__ARBEITSAUFTRÄGE__.
• A. Prüfe anhand der Predigt, ob die folgenden Aussagen zutreffen, und begründe jede Antwort mit einem wörtlichen Zitat: (i) Der erwähnte Lehrer unterrichtete neben Theologie auch Psychiatrie. (ii) Der Lehrer sprach seine Warnung in der ersten Stunde nach Weihnachten aus. (iii) Der Evangelist wirkt völlig sicher darin, wie sich das Kindsein Gottes zeigt.
• B. Zähle alle Bereiche auf, die die Predigt als Beispiele für die Infantilisierung in unserer Gesellschaft nennt.
• C. Schreib aus der Predigt den Abschnitt von „Selbst der Evangelist“ bis einschließlich „Gottes zu sein?“ wortgetreu ab.

__AUSGANGSTEXT__.
▼
Seht, welch eine Liebe hat uns der Vater erwiesen, dass wir Gottes Kinder heißen sollen – und wir sind es auch! Darum erkennt uns die Welt nicht; denn sie hat ihn nicht erkannt. Meine Lieben, wir sind schon Gottes Kinder; es ist aber noch nicht offenbar geworden, was wir sein werden. Wir wissen: Wenn es offenbar wird, werden wir ihm gleich sein; denn wir werden ihn sehen, wie er ist. (Johannes 3,1f.)
Selbst der Evangelist – und der müsste es doch eigentlich wissen – scheint sich unsicher zu sein, wie das gehen soll und wie es sich zeigt: Kind Gottes zu sein; wenn er schreibt: wir sind schon Gottes Kinder; es ist aber noch nicht offenbar geworden, was wir sein werden. Was bedeutet das also Kind Gottes zu sein?
Also es bedeutet schon mal nicht, einfach so als mündiges, erwachsenes, volljähriges Kind Gottes die eigene Mündigkeit abzulegen und in eine falsche, altersunangemessene Kindlichkeit zu regredieren – und sei es nur zeitweise, weil gerade Weihnachten und also Fest des Kindes ist. Das wäre kindisch; eine Rolle rückwärts in die Kinderrolle mit der wir auf dem Bauch landen: Bauchlandungen, Bauchplatscher tun weh, das weiß jedes Kind. Und erlebt haben wir das auch schon, ich wette, die meisten von uns und nicht nur im Schwimmbad. Bauchplatscher tun weh, das weiß jedes Kind und als Erwachsene sollten wir es nicht vergessen.
Einer unser Lehrer, der neben der Theologie auch die Psychiatrie lehrte und selbst praktizierte, hat uns Studenten in der letzten Stunde vor Weihnachten regelmäßig davor gewarnt, nun zu Hause über die Feiertage in die Kinderrolle zu schlüpfen oder in sie gedrängt zu werden. Junge Erwachsene, die das ganze Jahr über ihren Alltag bewältigen und dabei sind, auch in geistigen Dingen, über ihre Herkunft herauszuwachsen, passen nicht einfach so wieder an den Gabentisch und unter den Weihnachtsbaum.
Auch sonst und viel allgemeiner wird ja gelegentlich auf die raumgreifende Infantilisierung in unserer Gesellschaft geschaut, etwa das Fernsehprogramm, die Musikindustrie, die Mode, unsere Schönheitsideale. Wir halten Jugend an sich für schön, tönen unsere Haare, glätten unsere Haut und verschandeln dabei die bezaubernde Schönheit eines Gesichts, das von seinem Leben erzählt. Die Werbeindustrie terrorisiert mit der von ihr erfundenen konsumrelevanten Altersgruppe der jungen Erwachsenen als Kindchenschema unsere Schönheitsideale: „So ihr nicht werdet wie die Kindlein“ – aber so hate Jesus es nicht gemeint.
▲
__BEREITGESTELLTES MATERIAL__.
▼
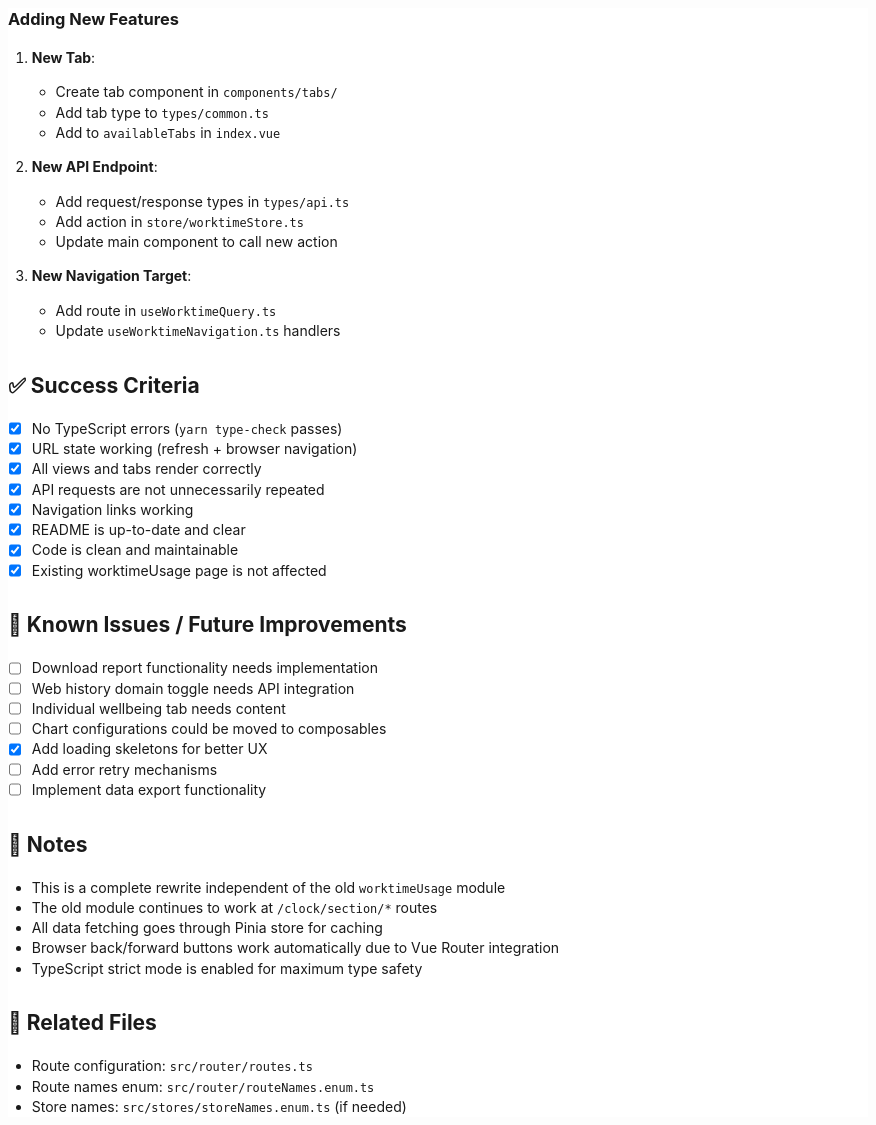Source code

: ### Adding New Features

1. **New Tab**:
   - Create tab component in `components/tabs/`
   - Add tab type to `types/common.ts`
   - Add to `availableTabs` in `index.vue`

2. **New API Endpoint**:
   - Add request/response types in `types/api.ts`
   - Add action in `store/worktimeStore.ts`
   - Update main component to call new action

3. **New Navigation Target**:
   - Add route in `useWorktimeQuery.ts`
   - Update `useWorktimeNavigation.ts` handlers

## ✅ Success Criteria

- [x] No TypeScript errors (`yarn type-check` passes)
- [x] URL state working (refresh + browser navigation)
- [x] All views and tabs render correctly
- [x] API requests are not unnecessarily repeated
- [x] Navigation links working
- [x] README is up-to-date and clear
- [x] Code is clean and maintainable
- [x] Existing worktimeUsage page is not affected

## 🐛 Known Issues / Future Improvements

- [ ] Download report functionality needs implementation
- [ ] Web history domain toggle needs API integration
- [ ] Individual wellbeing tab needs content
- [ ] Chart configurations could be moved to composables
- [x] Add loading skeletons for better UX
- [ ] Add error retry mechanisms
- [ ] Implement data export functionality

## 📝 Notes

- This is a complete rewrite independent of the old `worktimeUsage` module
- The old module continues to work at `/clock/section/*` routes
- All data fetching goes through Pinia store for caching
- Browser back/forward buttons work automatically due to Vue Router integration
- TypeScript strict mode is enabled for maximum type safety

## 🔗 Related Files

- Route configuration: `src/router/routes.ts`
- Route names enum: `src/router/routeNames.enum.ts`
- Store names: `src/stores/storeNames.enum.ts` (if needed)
▲
▼
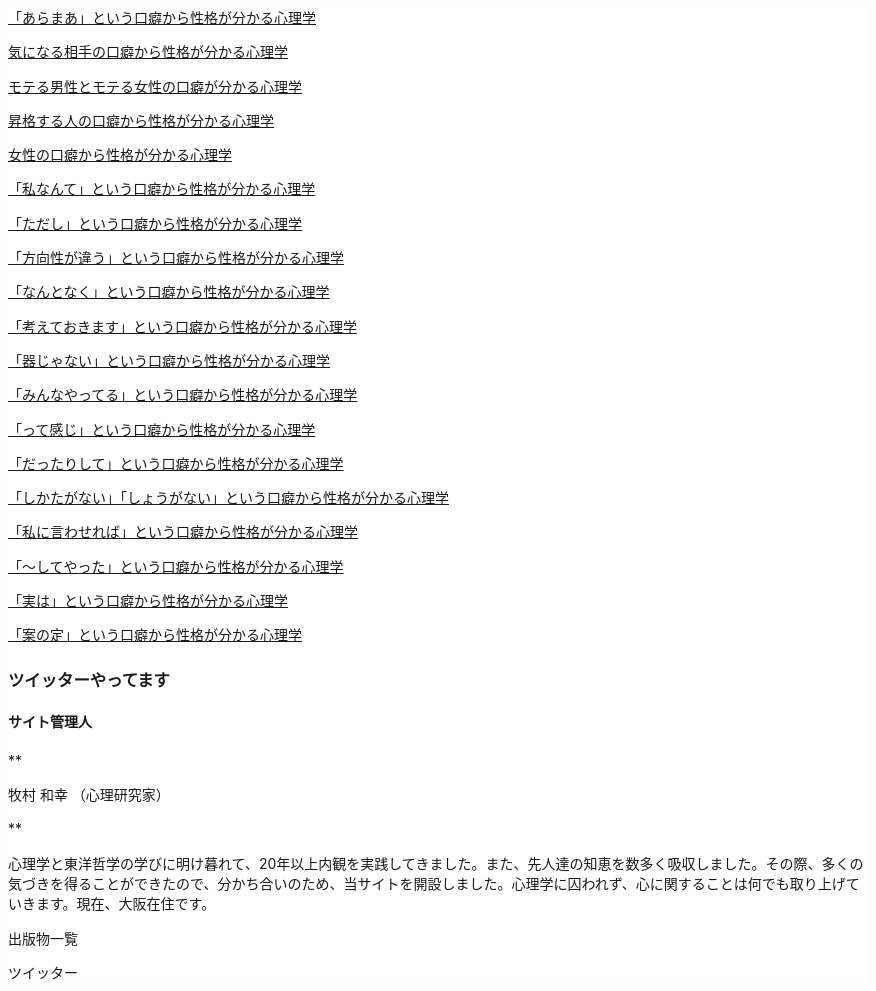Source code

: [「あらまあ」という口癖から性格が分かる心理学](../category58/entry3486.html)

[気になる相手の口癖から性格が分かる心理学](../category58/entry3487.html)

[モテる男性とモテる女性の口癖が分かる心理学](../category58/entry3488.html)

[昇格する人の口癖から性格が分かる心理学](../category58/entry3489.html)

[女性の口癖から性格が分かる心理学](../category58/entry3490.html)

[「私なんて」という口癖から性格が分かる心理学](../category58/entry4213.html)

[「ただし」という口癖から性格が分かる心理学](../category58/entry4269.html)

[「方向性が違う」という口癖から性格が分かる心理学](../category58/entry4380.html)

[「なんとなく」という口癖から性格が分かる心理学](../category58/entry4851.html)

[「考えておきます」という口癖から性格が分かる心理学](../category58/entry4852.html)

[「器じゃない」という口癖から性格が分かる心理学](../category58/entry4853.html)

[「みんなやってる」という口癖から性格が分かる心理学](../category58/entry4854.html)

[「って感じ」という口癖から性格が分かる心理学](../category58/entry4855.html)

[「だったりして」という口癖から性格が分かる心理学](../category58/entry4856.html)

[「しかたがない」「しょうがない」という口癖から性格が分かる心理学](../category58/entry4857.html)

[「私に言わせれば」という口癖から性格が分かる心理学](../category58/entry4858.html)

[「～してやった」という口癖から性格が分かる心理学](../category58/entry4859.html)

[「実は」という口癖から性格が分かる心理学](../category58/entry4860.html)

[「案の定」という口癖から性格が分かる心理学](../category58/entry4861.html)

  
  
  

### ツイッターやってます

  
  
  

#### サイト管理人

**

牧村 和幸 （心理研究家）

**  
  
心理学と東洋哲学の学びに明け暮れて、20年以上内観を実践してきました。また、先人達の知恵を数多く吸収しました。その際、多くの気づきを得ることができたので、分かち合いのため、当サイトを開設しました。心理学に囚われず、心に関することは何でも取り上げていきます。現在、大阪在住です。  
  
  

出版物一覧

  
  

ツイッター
▲
▼
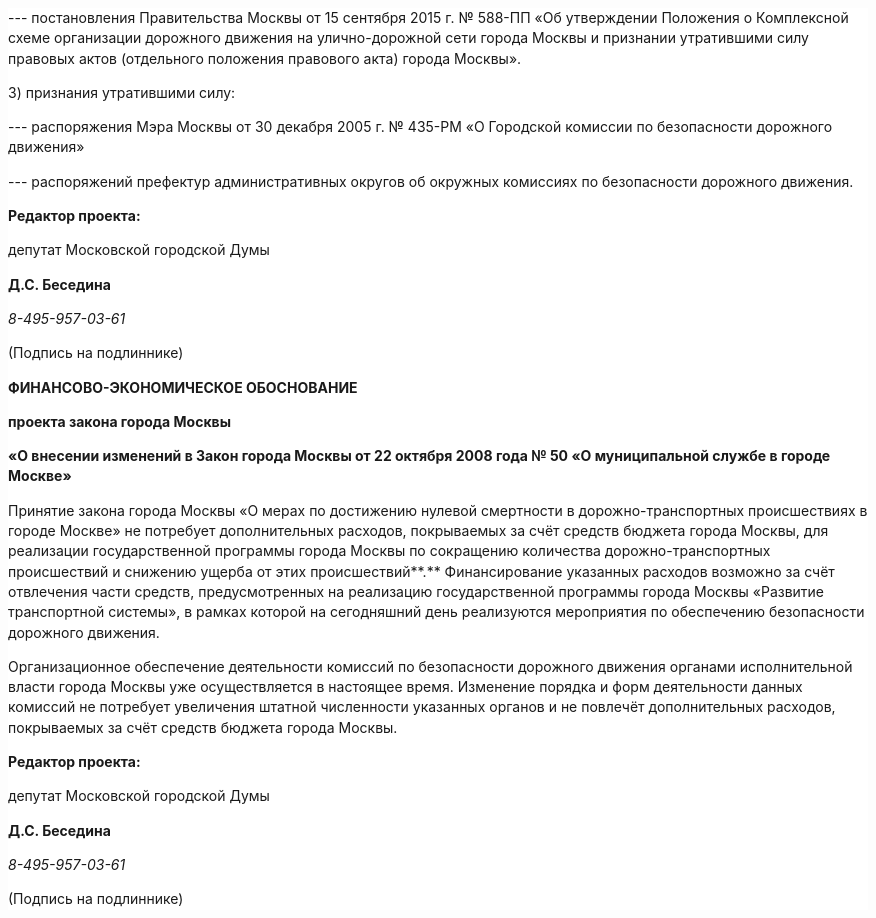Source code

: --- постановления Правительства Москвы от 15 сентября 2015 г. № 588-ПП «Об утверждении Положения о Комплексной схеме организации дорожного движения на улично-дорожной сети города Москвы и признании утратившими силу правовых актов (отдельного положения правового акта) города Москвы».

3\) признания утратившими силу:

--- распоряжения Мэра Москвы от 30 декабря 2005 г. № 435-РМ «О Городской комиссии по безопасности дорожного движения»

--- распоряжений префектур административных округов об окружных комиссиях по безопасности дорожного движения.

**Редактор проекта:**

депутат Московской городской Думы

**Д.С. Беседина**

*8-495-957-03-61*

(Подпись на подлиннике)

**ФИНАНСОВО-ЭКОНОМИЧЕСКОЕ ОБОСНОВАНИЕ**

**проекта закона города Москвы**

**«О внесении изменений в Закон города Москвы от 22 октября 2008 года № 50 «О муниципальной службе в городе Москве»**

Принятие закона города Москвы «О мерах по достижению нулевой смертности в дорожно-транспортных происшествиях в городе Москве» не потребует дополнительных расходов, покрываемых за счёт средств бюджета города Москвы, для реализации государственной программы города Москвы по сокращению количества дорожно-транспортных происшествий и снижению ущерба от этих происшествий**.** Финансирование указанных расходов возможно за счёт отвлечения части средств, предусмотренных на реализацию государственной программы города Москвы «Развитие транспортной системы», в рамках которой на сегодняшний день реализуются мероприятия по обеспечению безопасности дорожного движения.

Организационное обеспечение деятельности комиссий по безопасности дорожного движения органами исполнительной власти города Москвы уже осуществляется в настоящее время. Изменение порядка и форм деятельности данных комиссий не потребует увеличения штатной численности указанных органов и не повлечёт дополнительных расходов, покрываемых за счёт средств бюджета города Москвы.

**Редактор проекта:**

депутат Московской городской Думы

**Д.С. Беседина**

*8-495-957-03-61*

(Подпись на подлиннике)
▲
__LÖSUNGEN IM EINZELNEN__.
• A.
(i) Ja: „der neben der Theologie auch die Psychiatrie lehrte und selbst praktizierte“
(ii) Nein: „in der letzten Stunde vor Weihnachten“
(iii) Nein: „scheint sich unsicher zu sein, wie das gehen soll und wie es sich zeigt“

• B. das Fernsehprogramm, die Musikindustrie, die Mode, unsere Schönheitsideale

• C.
Selbst der Evangelist – und der müsste es doch eigentlich wissen – scheint sich unsicher zu sein, wie das gehen soll und wie es sich zeigt: Kind Gottes zu sein; wenn er schreibt: wir sind schon Gottes Kinder; es ist aber noch nicht offenbar geworden, was wir sein werden. Was bedeutet das also Kind Gottes zu sein?